Her support system extends to the rest of the family, too. Sandy has two older brothers, one who lives in Sarasota and one who lives in Philadelphia. The one from Philadelphia visited with her nephew recently and saw her garden for the very first time.

“He came and he saw it, and he was really, really overwhelmed and he couldn’t believe nobody had seen it,” she said on that special moment. “So he made it his mission to get some people to see it.

“I could see how proud he was of me and what I had made, and that was like, such a reward.”

That resulted in a recent Saturday party, where her brothers invited friends over to see the garden. Seeing others marvel at her work was a memory that, while recent, will endure into the future.

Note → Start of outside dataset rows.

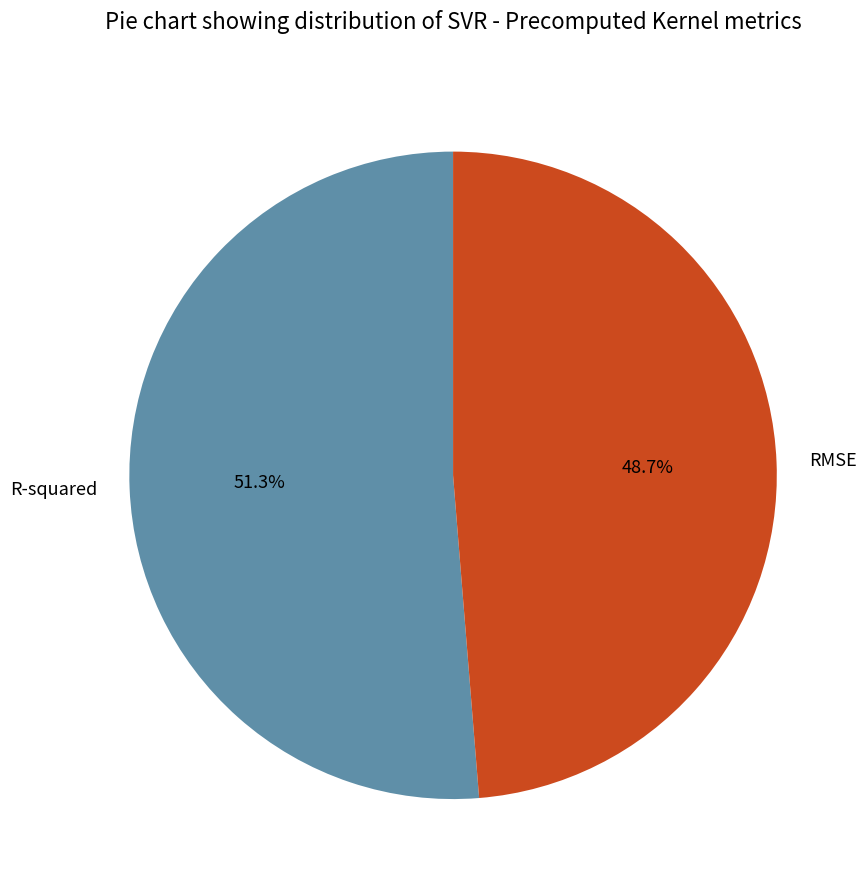

To the nearest percent, what portion does RMSE represent?

49%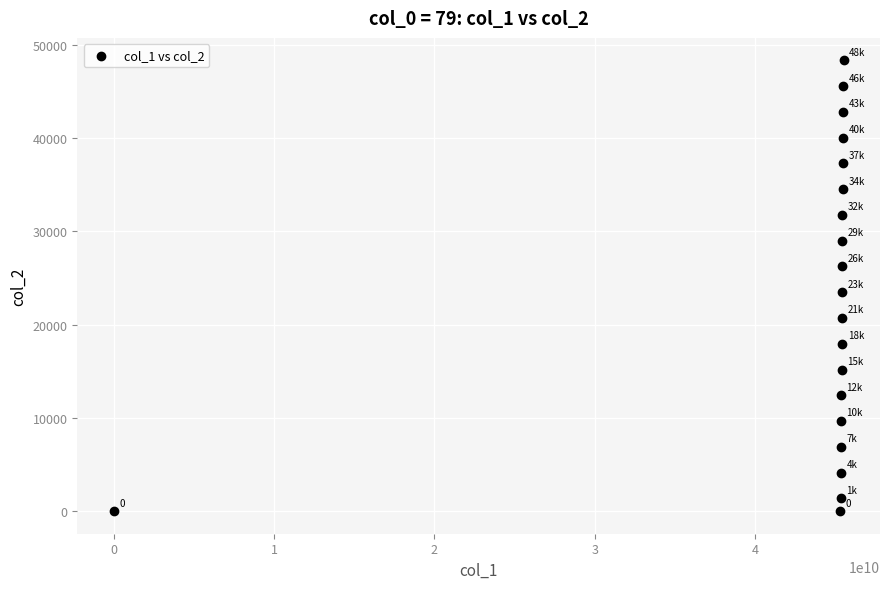

What is the range of X values (max minus min)?

45521129080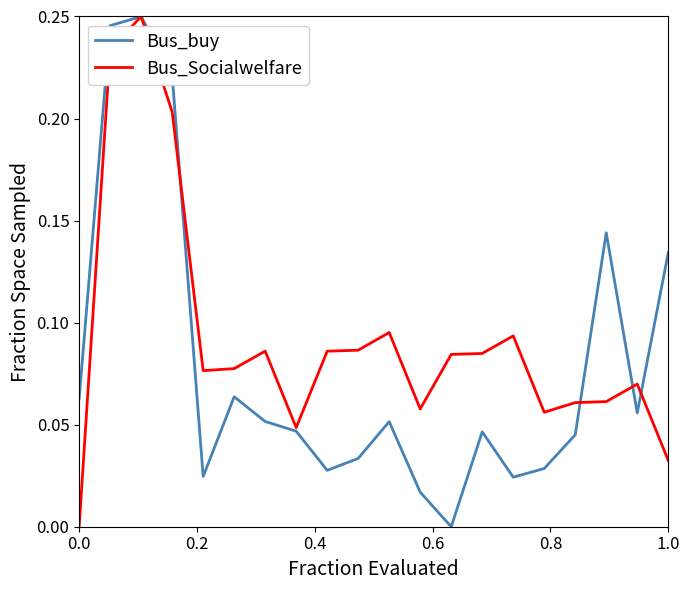

List the series in order of their overall mean, highest first.

Bus_Socialwelfare, Bus_buy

'Creating things is a great way to relieve despair'

Sandy Payson cuts out a flower a page of a coffee table floral book. Payson has created a garden of sculptural paper flowers in her Sarasota home.
Sandy Payson cuts out a flower a page of a coffee table floral book. Payson has created a garden of sculptural paper flowers in her Sarasota home.

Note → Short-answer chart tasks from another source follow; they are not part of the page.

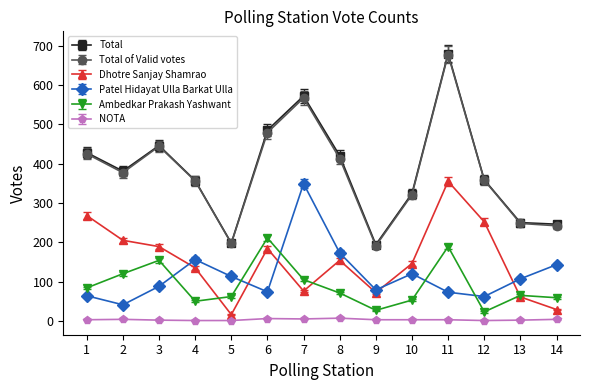

What is the value of the Total of Valid votes point at the 10th from the left?

321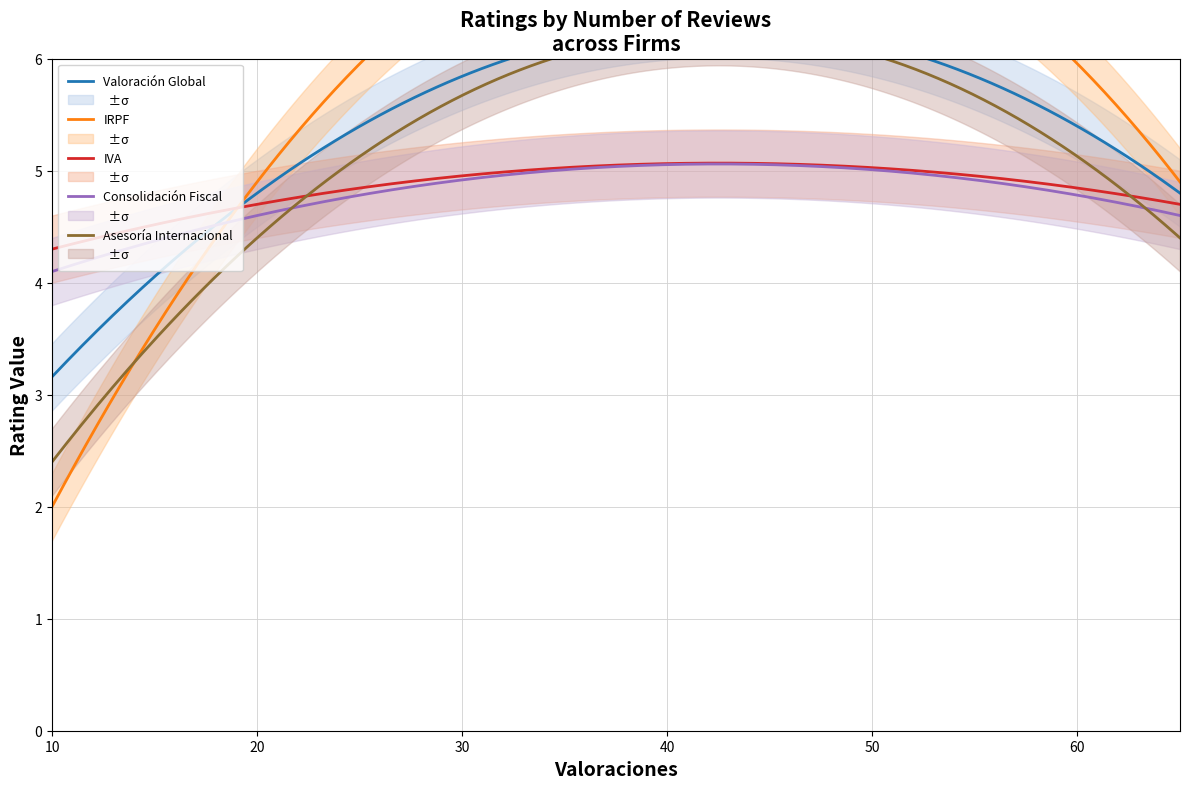

Reading left to right, transcribe all the data shown in this chart.

Valoración Global: 10=3.2	20=4.8	65=4.8
IRPF: 10=2.0	20=4.9	65=4.9
IVA: 10=4.3	20=4.7	65=4.7
Consolidación Fiscal: 10=4.1	20=4.6	65=4.6
Asesoría Internacional: 10=2.4	20=4.4	65=4.4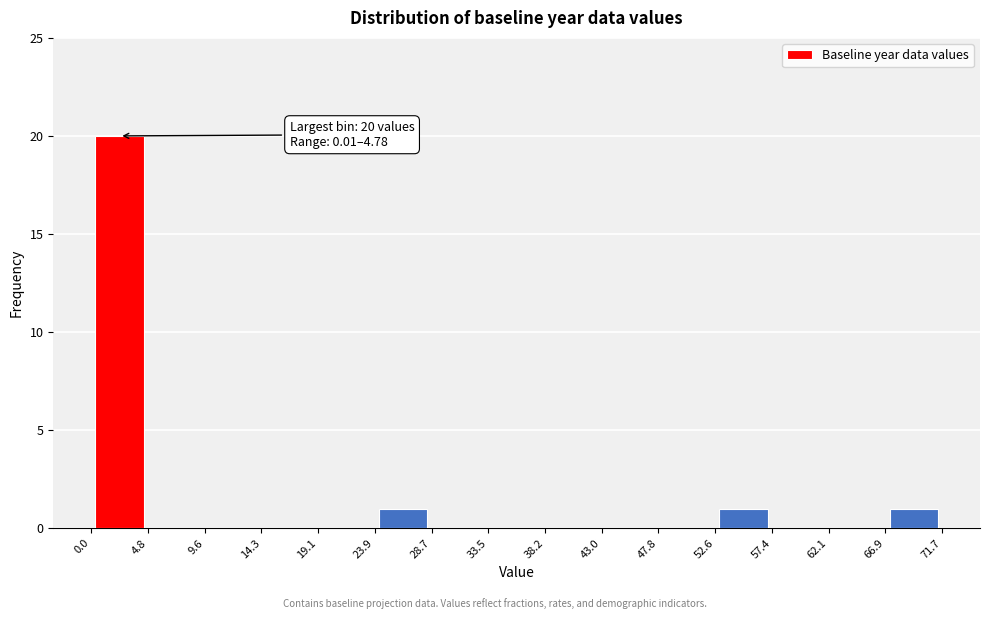

Which range on the x-axis has the tallest bar?

0.0 to 4.8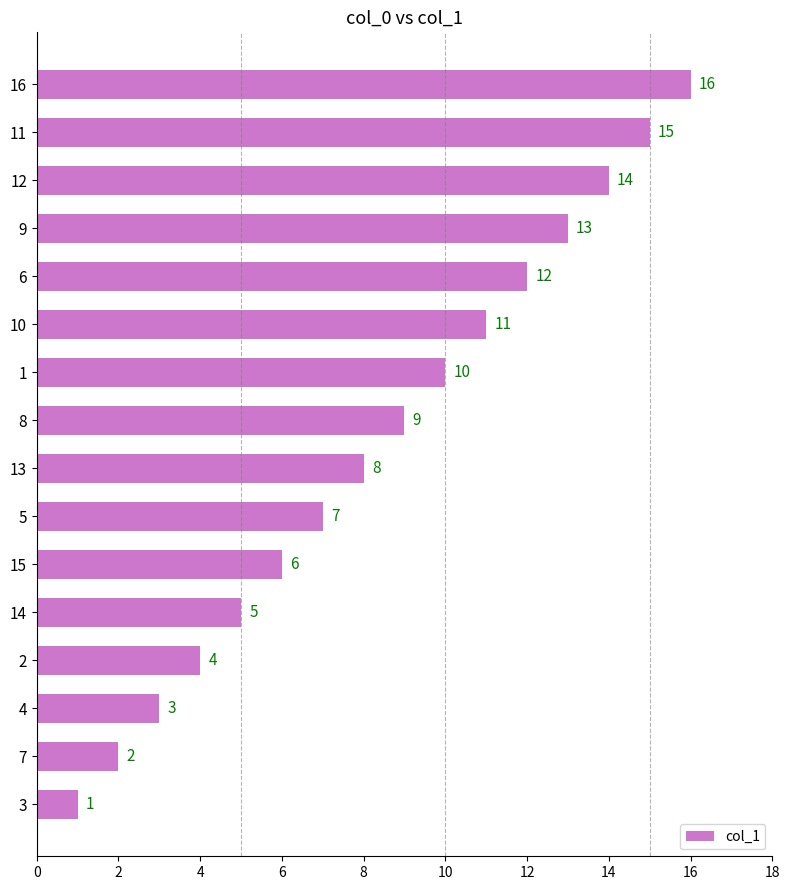

Which has a higher value, 3 or 12?

12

Currently, Sandy’s goal is to add a water feature to the garden, and to expand what is currently a small swamp in the left corner of the room. More broadly, though, Sandy’s hope is for the garden to become part of a local museum or botanical garden.

That might be a tough undertaking, but then again, so was creating an entire flower garden from a few books.

When it came to what she wants people think about when they see her garden, Sandy got right to the point.

“Beauty exists everywhere, even in the darkest corners of our lives in the world. But if you look you find something beautiful, and creating things is a great way to relieve despair,” she said.